“It was a lucky thing none of us happened to leave our guns here with all the rest of the duffel,” observed Giraffe exultantly, as though it gave him considerable satisfaction to find that he had not been quite as foolish as might have happened.
“He finally got to our stuff,” Allan went on, “and rising to his knees started to pick out what he wanted. I guess he must have been pretty hungry, because grub was what he seemed to be after. Not one of our haversacks is gone, you can see. He took that piece of bacon we fetched from the boat, the packages of crackers, and—yes, the cheese is lost in addition, also a can of corn and the coffee. Fact is, it looks as if we didn’t have much left, outside this package of hominy, and the little tin box of tea you fetched along, Thad!”
Giraffe gave vent to a hollow groan.
“It’s just dreadful, that’s what!” he said, with a gulp, as though receiving the sad news that he had lost his best friend; “just think of grits and tea for our breakfast, and not another thing!
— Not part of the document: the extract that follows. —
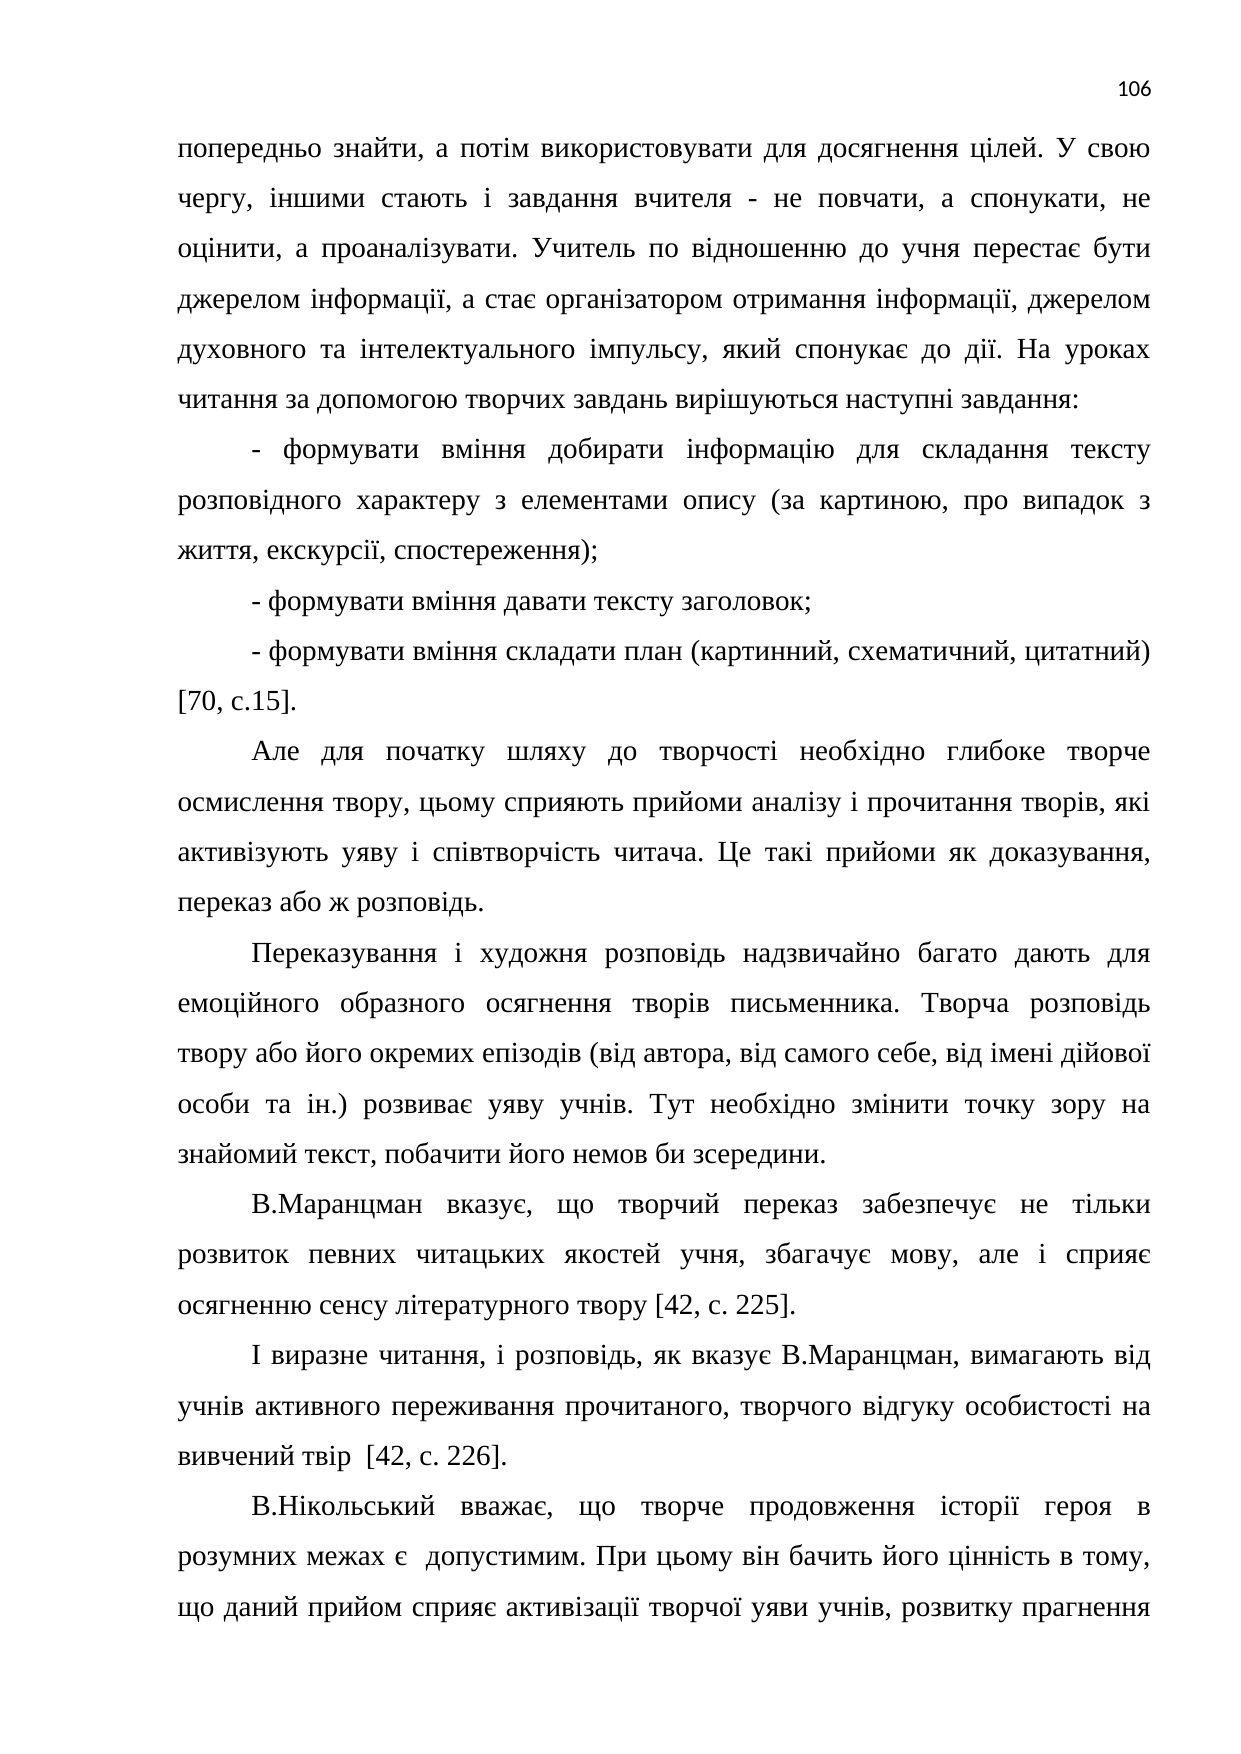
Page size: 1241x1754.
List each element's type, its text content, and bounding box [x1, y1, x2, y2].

text - формувати вміння добирати інформацію для складання тексту розповідного характеру з елементами опису (за картиною, про випадок з життя, екскурсії, спостереження); [177, 432, 1152, 566]
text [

The worst is yet to come, though, for we won’t get anything for dinner, you know! Why, I’ll be all skin and bone if things keep on going from bad to worse like that.”
“Bob White won’t think it’s so tough, if he can have his grits,” remarked Allan; “but breakfast to a New England boy stands for ham and eggs, flapjacks with maple syrup, and always coffee and cold pie.”
“Stop stretching out the agony, can’t you?” said Giraffe, holding both hands to his ears as though trying to shut out the mention of such delightful dishes; “it’s cruelty to animals to talk that way, Allan. But, Thad, what are we going to do about this same thing? Can’t we take up the trail, and try to get our stuff back? After all, this old island is only of a certain size, and with eight of us in line we ought to comb it from top to bottom. I feel like Sheridan did when he met the Union troops running away in a panic from Cedar Creek, and yelled out: ‘Turn the other way, boys, turn the other way! We’ll lick ’em out of their boots yet! We’ve just got to get those camps back!’ You see he was thinking of all the good stuff they’d lost with the camps. So are we.”
“Allan, suppose we look to see which way he went off, because it couldn’t have been along the same line as his advance?” suggested the scout master.
He knew considerable about these things himself, but trusted to Allan to learn facts that might even have eluded his observation. Allan had been in Maine and the Adirondacks a portion of his life, and picked up many clever ways from association with the guides that made him invaluable when it came to a question of woodcraft.
“That’s a good idea, Thad,” was what the other said in reply; and already his sharp eyes had begun to look for signs.
These were easily found, for the unseen thief had crawled away in the same fashion as he made his advance, though a bit more clumsily, which was doubtless owing to the fact of his being more heavily laden at the time.